Zu den ganz großen Klavierduos unserer Zeit
gehören die französischen Geschwister
Katia und Marielle Labèque. Sie eroberten am
2. Oktober – vierhändig wie aus einer Seele –
die Herzen des Baden-Badener Publikums mit Wolfgang
Amadeus Mozarts Sonate für zwei Klaviere D-Dur
KV 448 und Franz Schuberts: Fantasie f-Moll Op. 103
D 940, sowie Erik Saties “Trois Morceaux en forme
de poire“ und der “Rhapsodie espagnole“ Maurice
Ravels.
Der junge Martin Stadtfeld überzeugte
während der Klaviermatinee am 3. Oktober mit
den späten Schubertschen Klaviersonaten, die
ohne Zweifel zu den wertvollsten Werken des
Klavierrepertoires zählen. Er hatte die 1826
komponierte Sonate G-Dur D 894 sowie die im
Todesjahr Schuberts komponierte Sonate B-Dur D 960
aufs Programm gesetzt.
Am 3. Oktober gab es zum ersten Mal eine
Orchester-Werkstatt im Rahmen des
“Education“-Programms. Unter der Leitung Daniel
Hardins probte das Mahler Chamber Orchestra (MCO)

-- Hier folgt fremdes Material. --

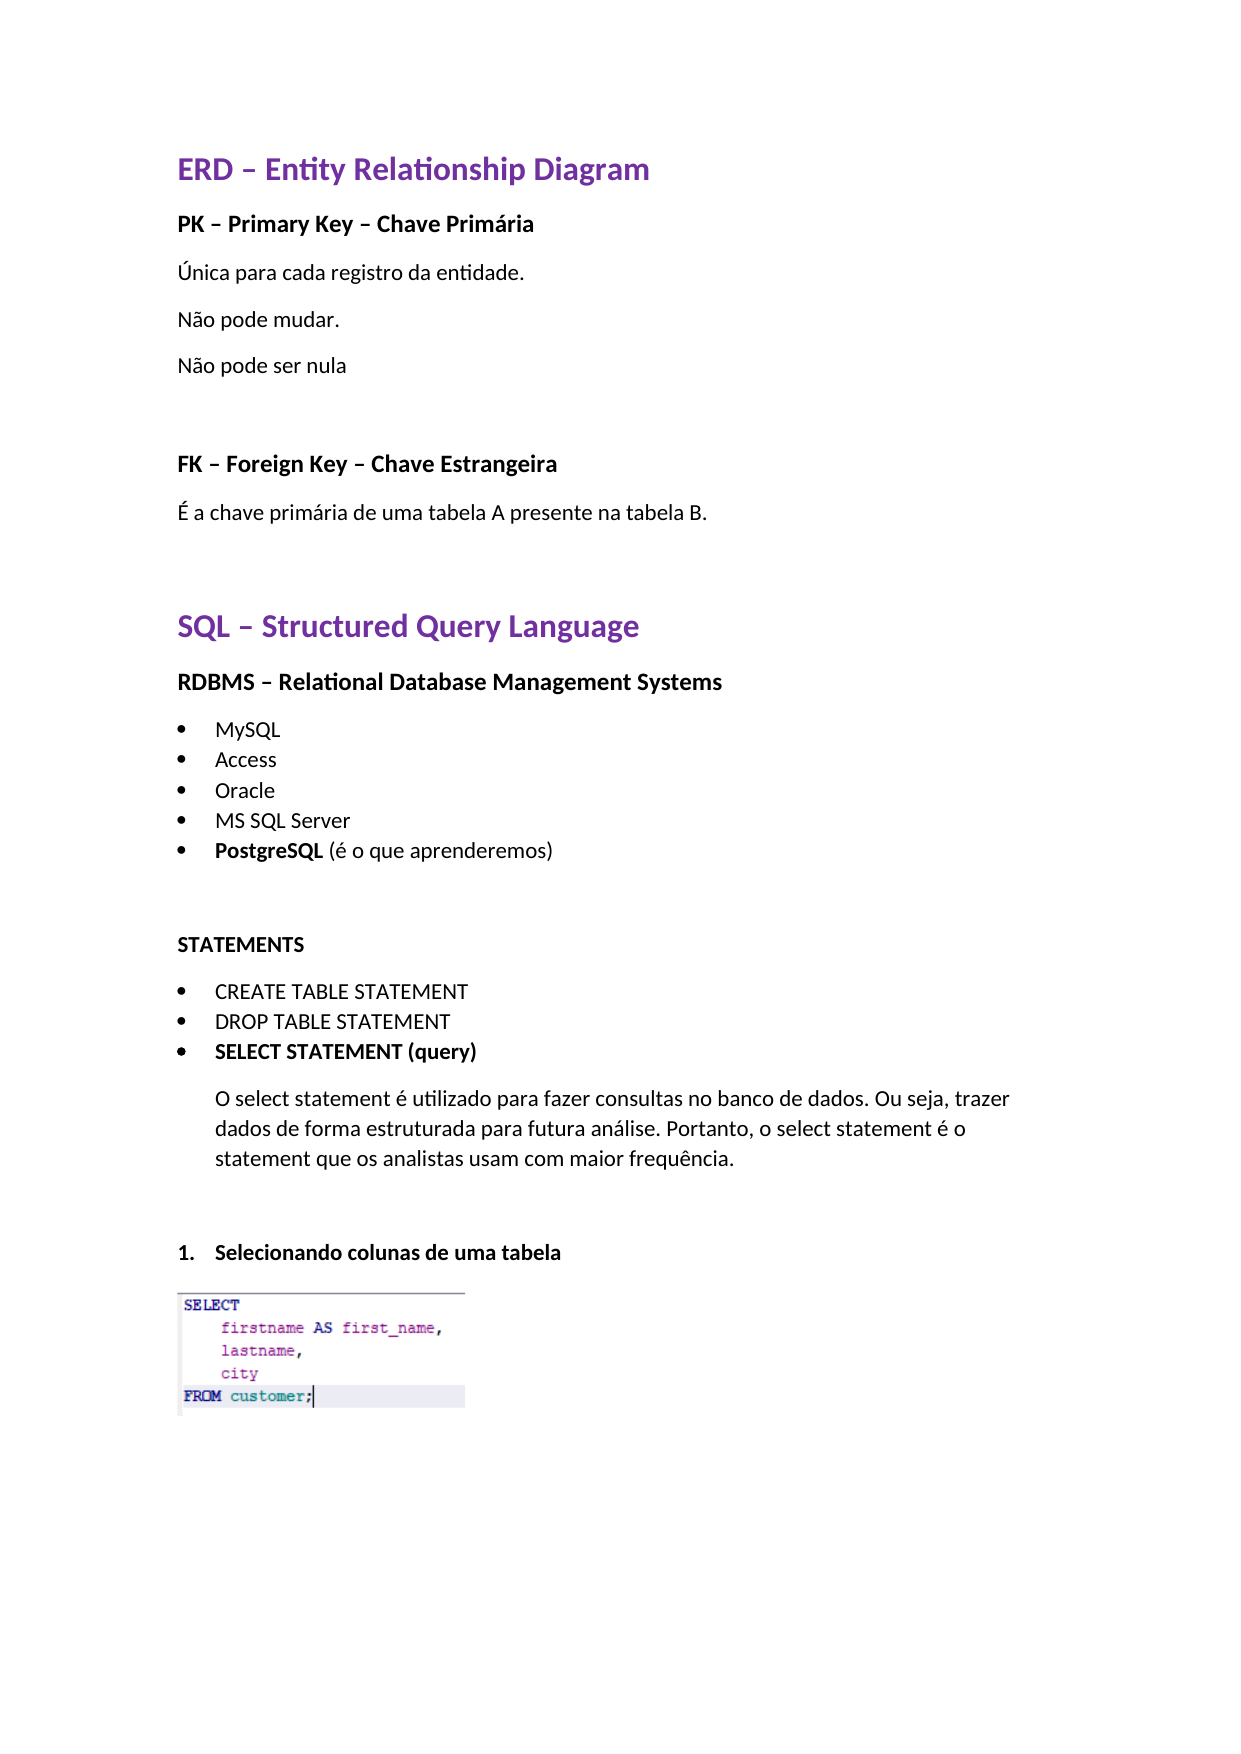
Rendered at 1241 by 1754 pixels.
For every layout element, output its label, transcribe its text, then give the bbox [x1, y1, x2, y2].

text PK – Primary Key – Chave Primária [177, 208, 1063, 239]
list Selecionando colunas de uma tabela [177, 1238, 1063, 1266]
list CREATE TABLE STATEMENT [177, 977, 1063, 1005]
text É a chave primária de uma tabela A presente na tabela B. [177, 498, 1063, 526]
list PostgreSQL (é o que aprenderemos) [177, 836, 1063, 864]
text Não pode mudar. [177, 305, 1063, 333]
list SELECT STATEMENT (query) [177, 1037, 1063, 1065]
text RDBMS – Relational Database Management Systems [177, 666, 1063, 696]
text ERD – Entity Relationship Diagram [177, 148, 1063, 188]
text O select statement é utilizado para fazer consultas no banco de dados. Ou seja, trazer dados de forma estruturada para futura análise. Portanto, o select statement é o statement que os analistas usam com maior frequência. [215, 1084, 1063, 1172]
text Única para cada registro da entidade. [177, 258, 1063, 286]
list MySQL [177, 715, 1063, 743]
list Access [177, 746, 1063, 773]
text SQL – Structured Query Language [177, 605, 1063, 646]
text Não pode ser nula [177, 352, 1063, 379]
list MS SQL Server [177, 806, 1063, 834]
list Oracle [177, 776, 1063, 804]
picture [177, 1285, 466, 1416]
list DROP TABLE STATEMENT [177, 1007, 1063, 1035]
text FK – Foreign Key – Chave Estrangeira [177, 448, 1063, 478]
text STATEMENTS [177, 930, 1063, 958]
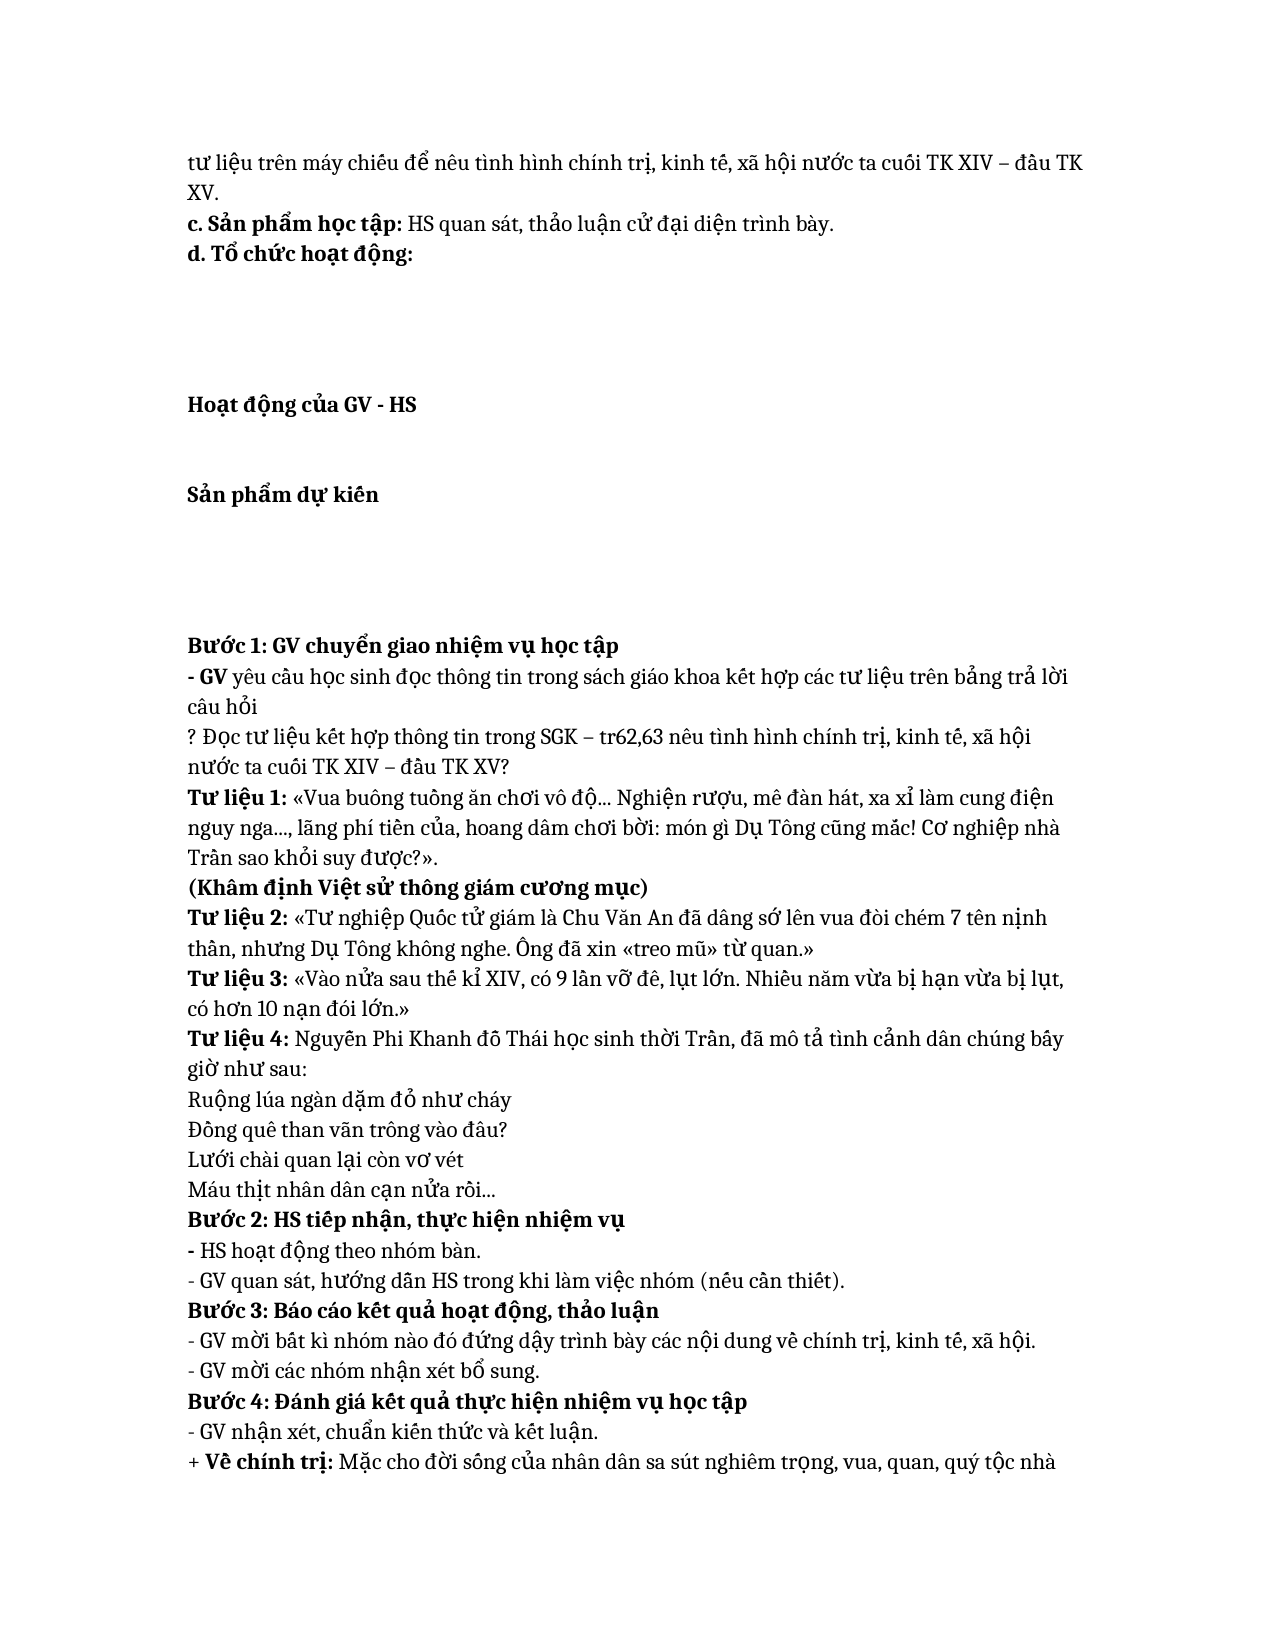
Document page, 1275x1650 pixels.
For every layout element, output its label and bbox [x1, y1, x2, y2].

Antonin Dvoráks achte Sinfonie, die für
den darauf folgenden Abend als weiteres
musikalisches Angebot der Herbstfestspiele auf dem
Programm stand.
Musikvermittlung für
Erwachsene heißt der neue Zweig – für
Menschen, welche die Musik erst für sich
entdecken oder wieder entdecken, gedacht. Der
Sprecher des Festspielhauses, Rüdiger
Beermann, wies in seiner Begrüßung
darauf hin, dass zukünftig mehr solcher
Hintergrundprogramme zu erwarten seien. Der
33-jährige britische Dirigent Daniel Harding
nahm seine Zuschauer bei der Hand und führte
sie zusammen mit dem MCO in die wundersame Welt der
klassischen Musik. Dem Zuschauer wurde vermittelt,
wie eine Orchesterprobe abläuft. Es wird
gespielt, unterbrochen, zugehört, das Gesagte
sofort umgesetzt und überprüft und dann
wieder unterbrochen.
“Bach in der Kirche“ könnte das Konzert
überschrieben werden, zu welchem am 4. Oktober
um 23 Uhr in die Spitalkirche eingeladen worden war. Mit diesem
Angebot unternahm die Intendanz den Versuch, die
Musik aus dem Festspielhaus an anderen Orten in der
Stadt zum Klingen zu bringen. Drei Mitglieder des
Mahler Chamber Orchestra, die Soloflötistin
Chiara Tonelli, der Solocellist Konstantin Pfiz und
die Geigerin Henja Semmler, die nacheinander mit
virtuosem Können nach Johann Sebastian Bachs
Notenvorgaben eine tief berührende
Atmosphäre schufen, ließen diesen
Versuch zu einem vollen Erfolg werden.